--- Material provided Enclosed Below ---

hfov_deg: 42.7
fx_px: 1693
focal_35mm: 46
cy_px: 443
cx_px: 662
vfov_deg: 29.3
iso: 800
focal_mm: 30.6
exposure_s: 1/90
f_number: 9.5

--- End of Enclosed Material provided ---
--- Material provided Enclosed Below ---

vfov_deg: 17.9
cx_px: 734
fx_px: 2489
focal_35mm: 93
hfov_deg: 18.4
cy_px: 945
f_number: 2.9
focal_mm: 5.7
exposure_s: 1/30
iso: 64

--- End of Enclosed Material provided ---

• _Job_
What you return must be the lines above that run from the line with "fx_px: 1693" to the line with "f_number: 9.5", inclusive, each copied exactly.

• _Solution to the problem_
fx_px: 1693
focal_35mm: 46
cy_px: 443
cx_px: 662
vfov_deg: 29.3
iso: 800
focal_mm: 30.6
exposure_s: 1/90
f_number: 9.5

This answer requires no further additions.